BudgetExceededmeans the accumulated DAG is partial; layer computation would produce incorrect merge results. -
Meet filter:
common_child_count == 0. This ensures head tips always appear in the meet set (they have no descendants in the comparison, so they always pass the filter). Deep ancestors that also pass produce harmless no-op removals from the head.
Staging protocol
-
Stage before head update; commit before state persist. Violating the first causes BFS failures; violating the second breaks crash recovery.
-
get_eventis the union view;event_storedis permanent-only. Mixing these up breaks creation-uniqueness semantics. -
Creation guards execute before the retry loop in
apply_event. They are properties of the event, not of the current head, and must not be re-evaluated on retry.
Design Decisions
Why compare uses the event’s own ID, not its parent clock
The original algorithm started BFS from the incoming event’s parent clock, then applied a transform to infer the event’s causal relationship. This assumed the event was genuinely novel. Re-delivery of a historical event violated the assumption, causing head corruption:
Chain: A -> B -> C head=[C]
Re-deliver B:
Old algorithm: BFS from parent(B)=[A] vs head=[C]
-> StrictAscends, transform -> DivergedSince(meet=[A])
-> Inserts B into head -> invalid head [C, B]
The fix: stage the event first, then pass the event’s own ID as the subject
clock. BFS discovers the staged event, traverses its parents naturally, and
produces the correct StrictAscends for re-delivery with no special-case logic.

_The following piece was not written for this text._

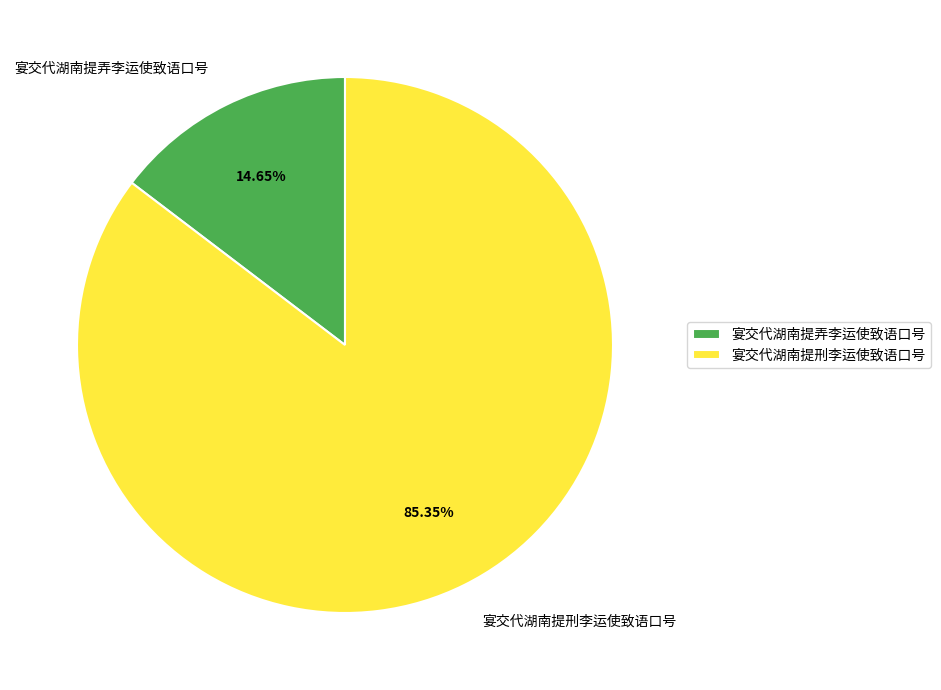

Count the number of slices in the pie.

2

Why the DuplicateCreation guard was refined
An early guard used event_stored() unconditionally to detect duplicate
creation events. On
durable nodes this works, but
on ephemeral nodes that
receive entities via StateSnapshot, the creation event is never individually
committed – only the entity state referencing it is stored. When the creation
event later arrives via subscription, event_stored() returns false,
misclassifying a legitimate re-delivery as a different genesis.
The unconditional guard was replaced with conditional logic. Where storage is
definitive (storage_is_definitive()),
event_stored() == true short-circuits a re-delivery as a no-op and a missing
event is rejected as a different genesis. Ephemeral nodes fall through to
compare(), which handles both cases correctly: re-delivery yields
StrictAscends; different genesis yields Disjoint.
Why the retrieval traits were split
The original monolithic Retrieve trait combined event access, state access,
and staging. This made it impossible to express “read-only event access” at the
type level. Since apply_event must not stage or commit events (the caller
manages that), the split into GetEvents,
GetState, and
SuspenseEvents turns the staging protocol into
a compile-time constraint. See the
Event Retrieval and Staging documentation for details.